The row over the BHS scheme and the obligations of Sir Philip Green is only the tip of the iceberg. The collective shortfall in pension funds across the FTSE 100 was £17 billion last year, according to the well-regarded annual study by experts LCP.


That’s an alarming figure in its own right but all the more so because there is no one, leaving aside campaigners such as MP Frank Field and Baroness Altmann, doing an effective job of standing up for employees’ and pensioners’ interests.

Fighting talk: There is no one, leaving aside campaigners such as MP Frank Field (pictured) and Baroness Altmann, doing an effective job of standing up for pension interests

Fighting talk: There is no one, leaving aside campaigners such as MP Frank Field (pictured) and Baroness Altmann, doing an effective job of standing up for pension interests

The Pensions Regulator, which is supposed to do this, has been asleep at the wheel. In the case of Carillion, it was involved for a decade while there were serious doubts about whether the company was paying enough into the pension fund.

It took no effective action, and disaster struck anyway.

Pension fund trustees are supposed to be there to look after the interests of members, but they are not tough enough.

Too often they have links with the company and conflicts of interest, when they should be completely independent.

The upshot: executives carry on dishing out huge dividends and paying themselves enormous bonuses, even as the pension shortfall swells.

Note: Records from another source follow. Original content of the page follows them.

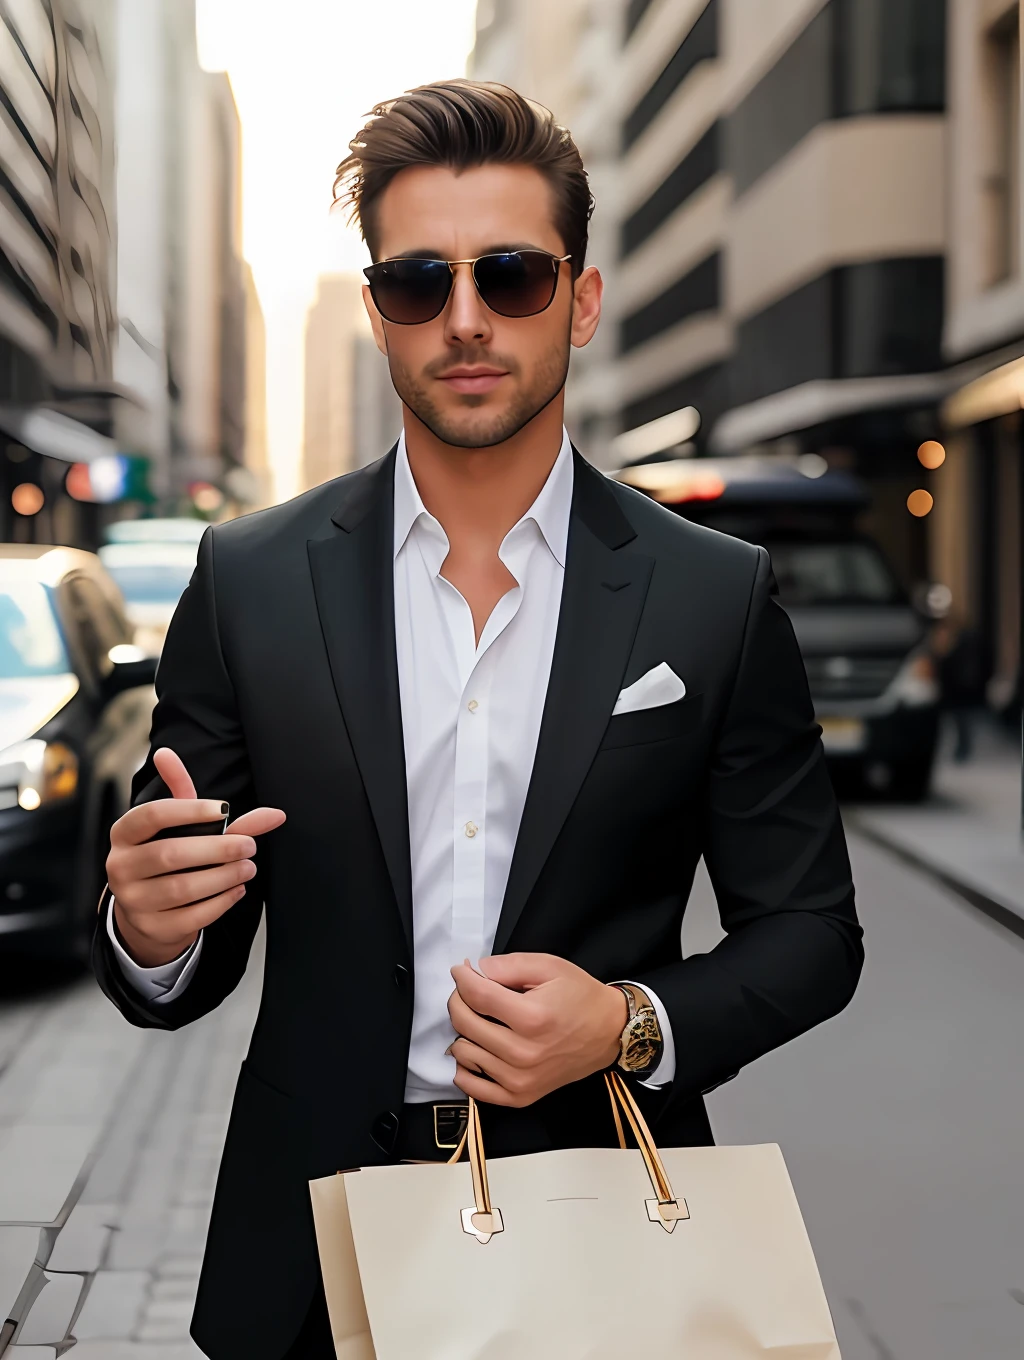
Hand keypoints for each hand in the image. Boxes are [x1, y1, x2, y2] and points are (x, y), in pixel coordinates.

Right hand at [107, 748, 284, 967]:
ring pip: (182, 888)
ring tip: (247, 868)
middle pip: (169, 854)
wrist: (144, 906)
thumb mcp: (182, 828)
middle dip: (217, 849)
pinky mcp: (152, 927)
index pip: (152, 815)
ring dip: (223, 876)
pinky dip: (221, 902)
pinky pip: (192, 916)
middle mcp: (120, 866)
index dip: (189, 810)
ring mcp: (133, 900)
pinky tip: (236, 889)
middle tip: (248, 846)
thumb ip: (217, 813)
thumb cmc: (166, 856)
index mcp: (124, 833)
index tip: (224, 809)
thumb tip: (274, 814)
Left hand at [448, 953, 627, 1107]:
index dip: (462, 977)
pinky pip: (474, 1088)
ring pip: (464, 1052)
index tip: (461, 970)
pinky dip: (465, 1068)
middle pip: (465, 1023)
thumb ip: (509, 965)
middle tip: (469, 991)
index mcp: (533, 1017)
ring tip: (480, 1020)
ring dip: (463, 1031)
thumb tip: (474, 971)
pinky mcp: (521, 1096)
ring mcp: (521, 1079)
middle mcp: (524, 1052)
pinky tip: (476, 1049)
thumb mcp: (550, 967)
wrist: (609, 1032)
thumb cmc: (580, 996)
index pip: (476, 996)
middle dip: (458, 999)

Billions of pounds are invested in final salary pension schemes on behalf of current and former employees. Yet there seems to be little or no attempt at pre-emptive supervision, in order to head off problems before they turn into disasters.

Members are at the mercy of the good offices of management. At Capita, chairman Ian Powell and chief executive Jon Lewis are doing the decent thing: they have made it a priority to plug the pension gap and have risked unpopularity with shareholders by suspending dividend payments to do so.

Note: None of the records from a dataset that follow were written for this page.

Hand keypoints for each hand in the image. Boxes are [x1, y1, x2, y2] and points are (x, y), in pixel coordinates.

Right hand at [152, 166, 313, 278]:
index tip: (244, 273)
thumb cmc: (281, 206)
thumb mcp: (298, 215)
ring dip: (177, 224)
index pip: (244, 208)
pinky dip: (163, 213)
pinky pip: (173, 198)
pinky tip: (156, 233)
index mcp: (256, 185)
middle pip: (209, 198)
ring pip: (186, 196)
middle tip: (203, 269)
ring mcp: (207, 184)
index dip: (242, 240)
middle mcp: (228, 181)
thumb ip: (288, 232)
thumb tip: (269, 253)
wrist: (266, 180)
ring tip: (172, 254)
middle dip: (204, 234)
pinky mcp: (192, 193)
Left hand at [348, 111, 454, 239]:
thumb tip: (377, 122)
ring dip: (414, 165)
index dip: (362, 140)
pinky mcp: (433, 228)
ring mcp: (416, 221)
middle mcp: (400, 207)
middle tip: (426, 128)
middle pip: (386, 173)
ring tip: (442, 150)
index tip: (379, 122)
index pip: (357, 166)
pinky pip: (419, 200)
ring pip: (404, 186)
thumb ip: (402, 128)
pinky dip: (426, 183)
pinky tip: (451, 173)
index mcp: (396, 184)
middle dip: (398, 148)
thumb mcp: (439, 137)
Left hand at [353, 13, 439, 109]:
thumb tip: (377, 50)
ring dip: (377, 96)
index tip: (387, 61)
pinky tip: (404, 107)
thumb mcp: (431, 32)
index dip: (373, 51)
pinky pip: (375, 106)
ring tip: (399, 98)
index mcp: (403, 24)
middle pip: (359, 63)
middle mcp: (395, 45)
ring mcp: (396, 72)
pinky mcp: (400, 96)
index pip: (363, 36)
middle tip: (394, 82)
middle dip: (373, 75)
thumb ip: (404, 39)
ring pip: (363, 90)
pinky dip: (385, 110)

But it should not be left to directors’ sense of duty.

In the same way that certain banks were identified as so important to the system as a whole that they merited intense monitoring, large pension funds should be subjected to close scrutiny as a matter of routine.

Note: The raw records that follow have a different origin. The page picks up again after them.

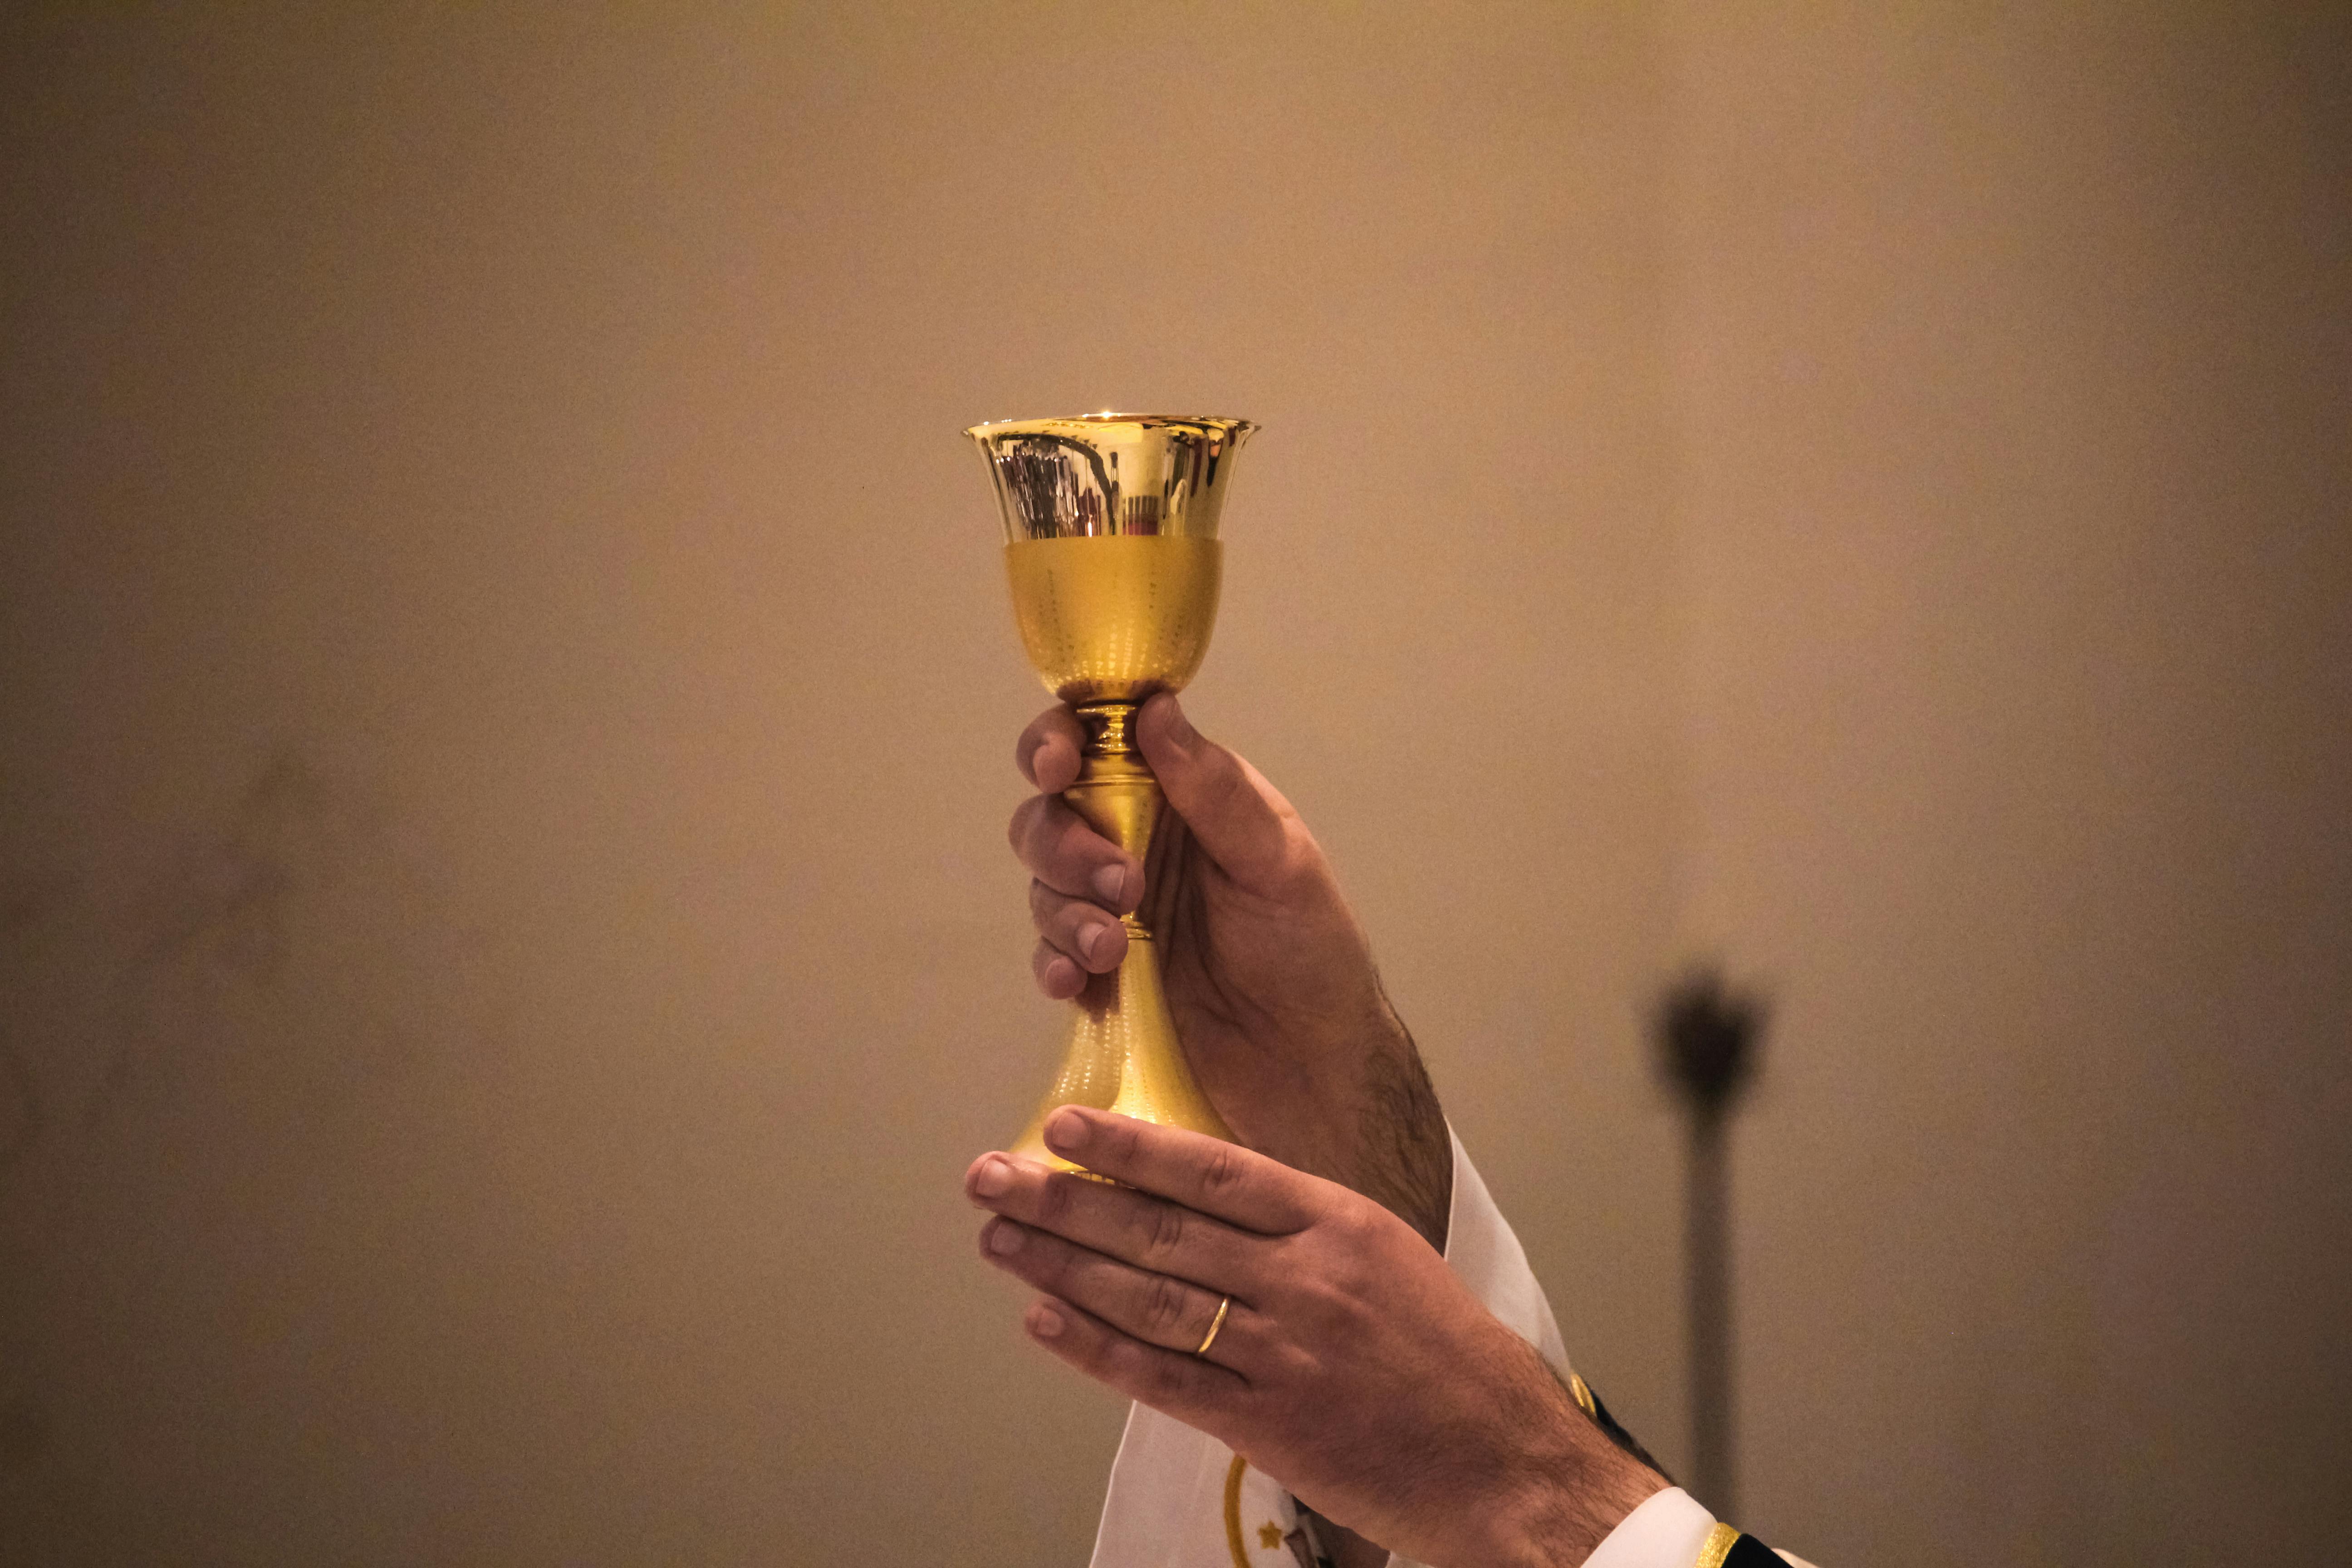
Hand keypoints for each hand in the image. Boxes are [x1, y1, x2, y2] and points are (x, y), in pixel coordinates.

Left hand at [966, 1108, 1664, 1567]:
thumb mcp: (1384, 1255)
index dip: (1130, 1146)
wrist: (1501, 1459)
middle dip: (1065, 1201)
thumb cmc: (1447, 1354)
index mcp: (1338, 1224)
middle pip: (1161, 1229)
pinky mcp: (1265, 1421)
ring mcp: (1280, 1352)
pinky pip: (1160, 1378)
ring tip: (1000, 1239)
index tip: (1065, 1125)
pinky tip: (1044, 1320)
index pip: (1213, 1169)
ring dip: (1061, 1266)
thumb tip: (1203, 1187)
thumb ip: (1298, 1223)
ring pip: (1148, 1298)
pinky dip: (1095, 1349)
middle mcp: (1303, 1280)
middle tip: (993, 1177)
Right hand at [1009, 693, 1449, 1246]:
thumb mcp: (1277, 861)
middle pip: (1051, 812)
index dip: (1060, 740)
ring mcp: (1113, 911)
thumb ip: (1214, 789)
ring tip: (1114, 946)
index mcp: (1182, 797)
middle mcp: (1138, 844)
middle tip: (1120, 882)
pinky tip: (1077, 983)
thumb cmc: (1312, 952)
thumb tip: (1156, 709)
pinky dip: (1053, 962)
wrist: (1312, 1068)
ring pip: (1044, 883)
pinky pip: (1050, 955)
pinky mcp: (1099, 975)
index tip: (1058, 763)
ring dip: (1066, 908)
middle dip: (1065, 841)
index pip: (1098, 742)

Trustees and regulators should have powers to demand to see internal accounts that might show up red flags – not just the published reports which are by their nature out of date.

They should also have the power to force directors to make adequate payments into a scheme. Top managers tend not to see the pension shortfall as their responsibility, but as a millstone they have inherited from the past. It’s rare for directors to be a member of the staff final salary scheme themselves. Fewer and fewer current employees are scheme members either. Those in traditional funds are ageing, retiring and becoming less relevant in the eyes of the management.

Chief executives only perk up and get interested when, as with GKN and its attempts to fend off a bid from Melrose, a predator is sniffing around and a pension fund deficit might be a deterrent.

Although bosses like Green have been vilified over pension funds, it isn’t all their doing. Some of the blame must be shouldered by central bankers who slashed interest rates and introduced QE money-printing as supposedly temporary measures after the financial crisis.

Whoever is at fault, the red ink is alarming. At RBS, for instance, the staff retirement fund’s liabilities were nearly 170 per cent of its stock market value in 2016 – or just under £45 billion. That’s another Government bailout.

The Pension Protection Fund is a safety net for members, though they will still end up with a significantly poorer retirement. If it is problematic for companies, it is a minefield for employees, whose interests are forgotten and ignored. It’s the members’ money – they deserve better.